Il valore della Mancanza. E’ da essa che nasce il desiderio.

Il tempo sospeso dell’isolamento a cui siamo costretti, l’assenza di impegni esterni a cui dedicarci, la lentezza di giornate passate senza le più comuni distrazioni sociali ci hanno posto, volenti o nolenti, di fronte ad uno stato d’animo che sembrava quasi sepolto, perso fra gli innumerevoli stimoli di una vita frenetica: il senso di mancanza. La più banale interazione sociale – prendere un caffè con un amico – impedita, il più semplice dei gesti – un abbraccio – evitato. Tutto ciò che sembrava scontato, all’improvviso non lo è stato più.

Ogni evento che accade, però, anche di quelli più disastrosi, ha sempre un lato positivo che nasconde, un segreto insegnamento da donarci.

Se l’assenza ha appesantito le nostre anime e ci ha costretti a convivere con un sentimento, il senso di solitudine, che fin troppo speso siamo abituati a rifuggire, d’altra parte ha avuto anche un effetto positivo: farci riscoprire il desiderio.

In un’epoca, come la nostra, dove tutto è a portata di click – persino una relazione amorosa – la potenza costruttiva del desiderio era andata perduta. Riscoprirne l’etimologia ci aiuta a capire ancora di più la sua forza: questo termine deriva dal latino e risulta composto dalla preposizione de- che in latino ha sempre un’accezione negativa e dal termine sidus che significa, letteralmente, stella. Desiderare significa, quindi, letteralmente, “mancanza di stelle”, di quei buoni presagi, dei buoni auspici e quindi per estensione questo verbo ha assunto anche l’accezione corrente, intesa come percezione di una mancanza e, di conseguenza, come sentimento di ricerca appassionata.[1]

La ricerca appassionata, il motore di ogni slancio vitale, ciò che ci induce ad intraprendere un cammino attraverso cui cresciamo e cambiamo è una diretta conseguenza della mancanza. Senza di essa, non cercheremmo nulla, in assenza di essa, della mancanza, non avremmo nessun motivo per muoverci e rimarremo fermi lì, nella paludosa staticità di una vita sempre uguale a se stessa, senza sale né poesia. Senza quei vuoti interiori, a volte così spaventosi, non sentiremmo quella spinta che ci induce ad interrogare nuovi orizzonti. Non saremmo sollecitati ad intraprendere il nostro personale percorso di scoperta, del mondo come di noi stessi. Senza quei vuoti, quelle assenze, la vita non inizierebbe neanche.
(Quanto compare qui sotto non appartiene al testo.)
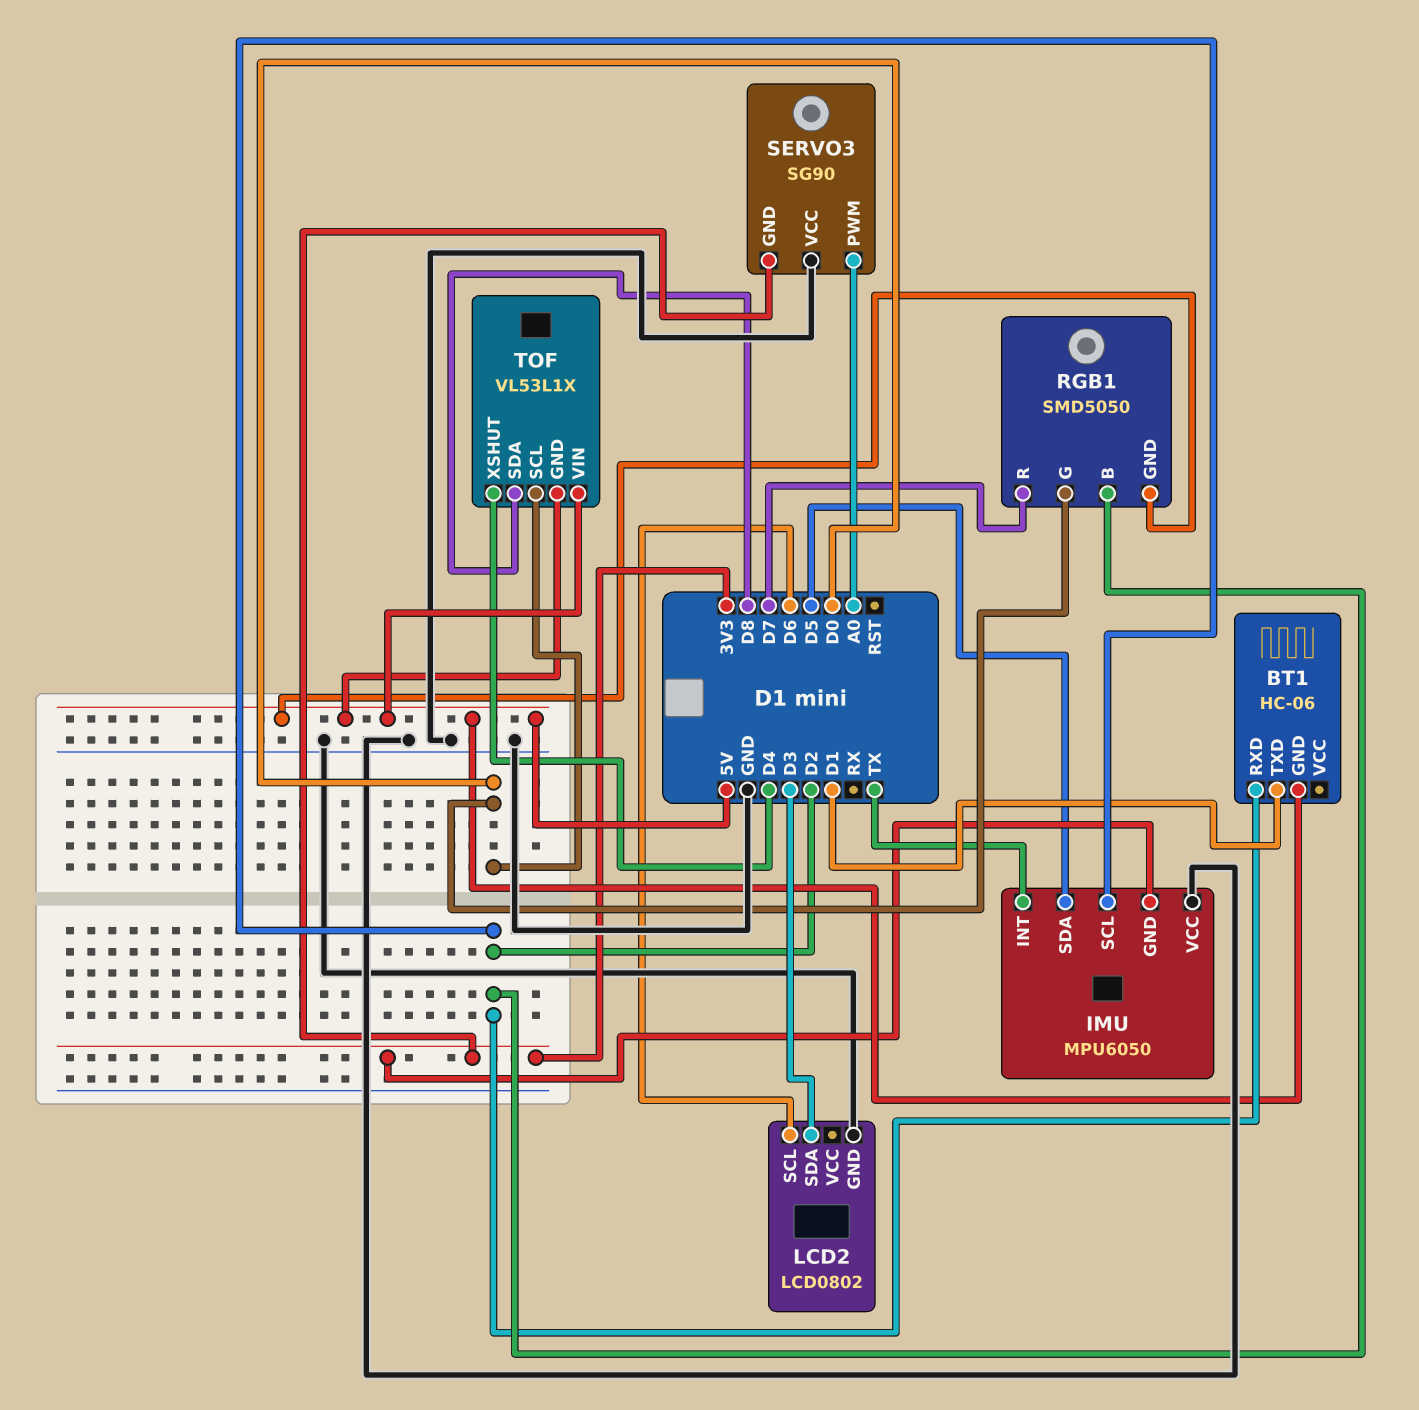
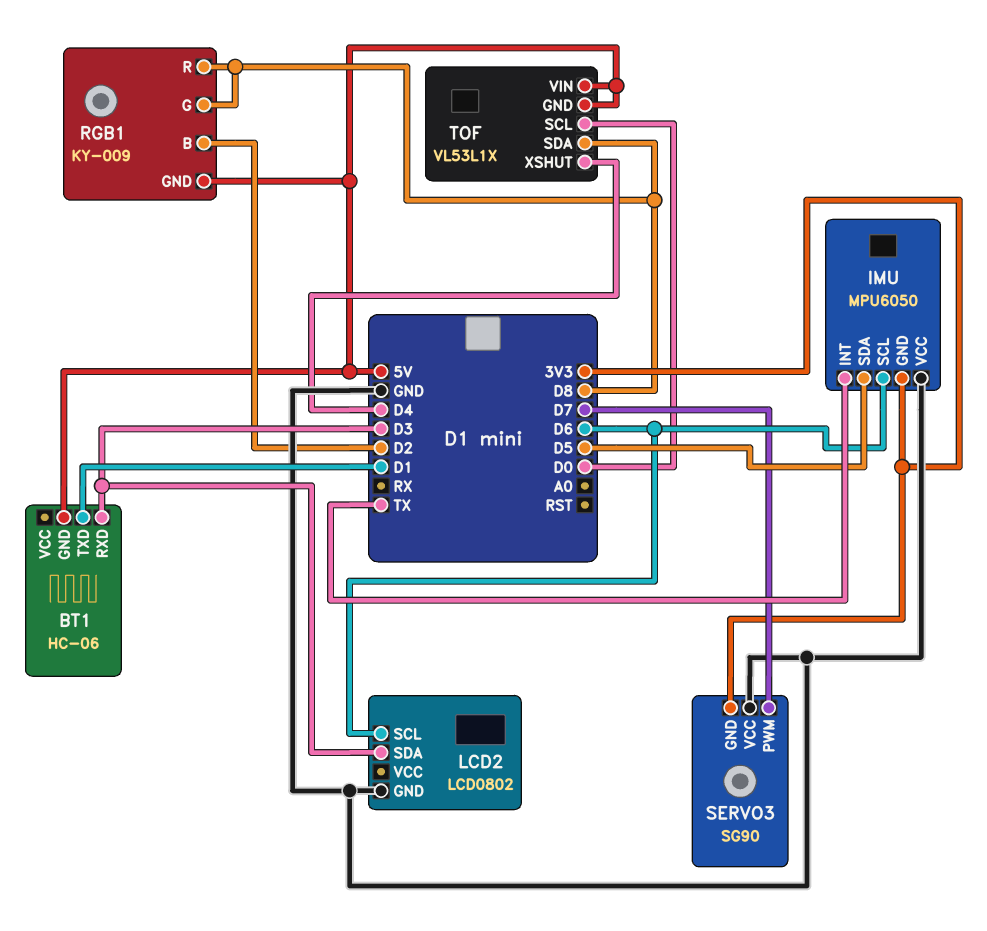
BT1 pin RXD: D2 -> D3
IMU pin SCL: D2 -> D6
RGB1: SMD5050 -> KY-009
RGB1 pin G: D0 -> D8
RGB1 pin R: D7 -> D8
SERVO3 pin PWM: A0 -> D7

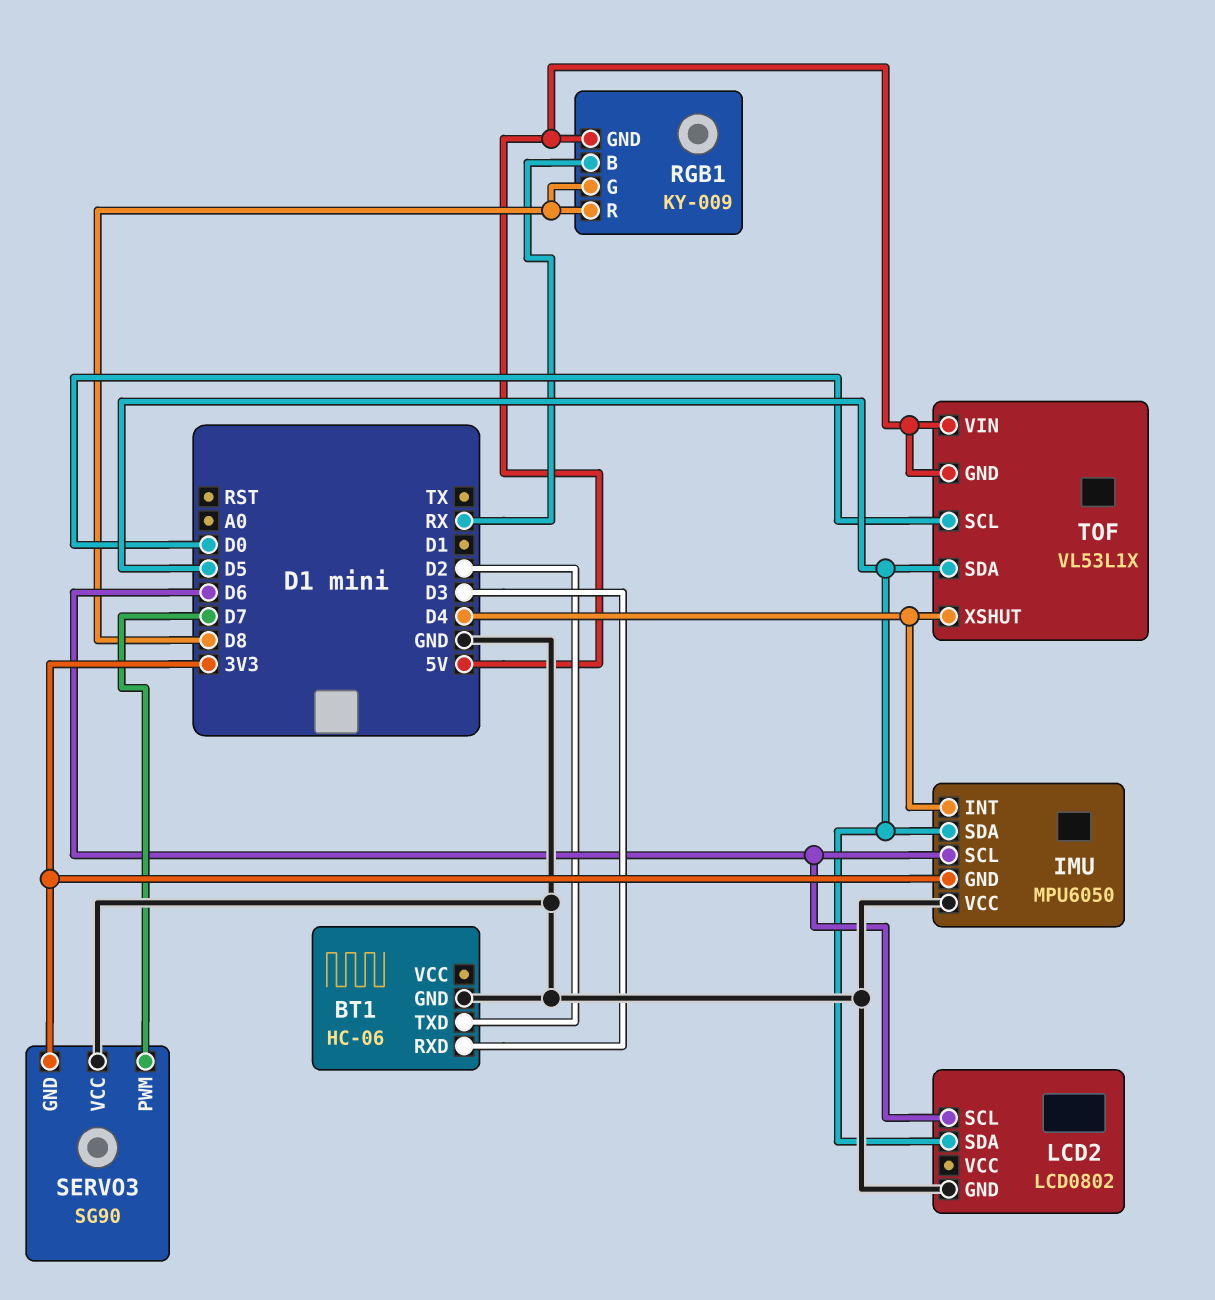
BT1 pin GND: 5V -> GND
BT1 pin TXD: D1 -> D2
IMU pin INT: TX -> D4
LCD2 pin SDA: D3 -> D5
RGB1 pin B: D2 -> RX
TOF pin SDA: D8 -> D5

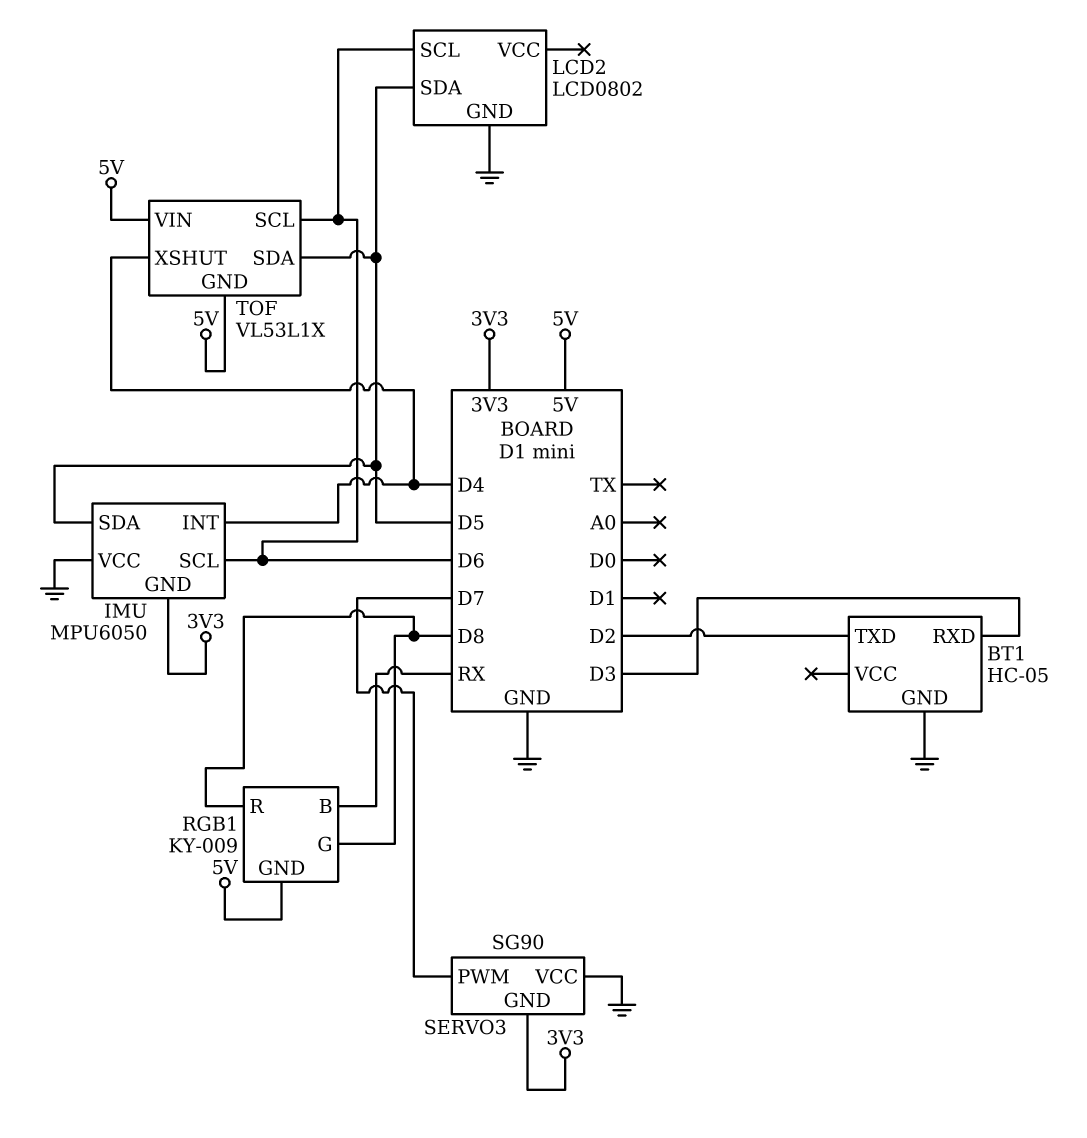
BT1: HC-06 -> HC-05
TOF pin SCL: D0 -> D6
Perché essa è ricerca continua, è cammino, perpetuo movimento.

Ecco perché vi invito a ringraziare i vostri vuoti interiori, le assenze che hanno fatto capolino in questi giorni fermi: vi hanno permesso di scoprire cosa vi muove, cosa rappresenta per voi uno slancio vitale. Vi hanno permesso di arrivare alla radice dei vostri desideri e, grazie ad essi, ora dove andare, dove dirigervi una volta che il lockdown sarà terminato.

Vi voglio lasciare con le parole di un grande uomo, uno spirito rivoluzionario della nostra epoca, che meglio di tutti ha saputo esprimere e cogliere tutto il bene possibile dalla mancanza:

 

“Padre mio, non dandomi niente, mi hai dato tutto. Non amandomi, mi hai insegnato l’assoluta necessità di amore.”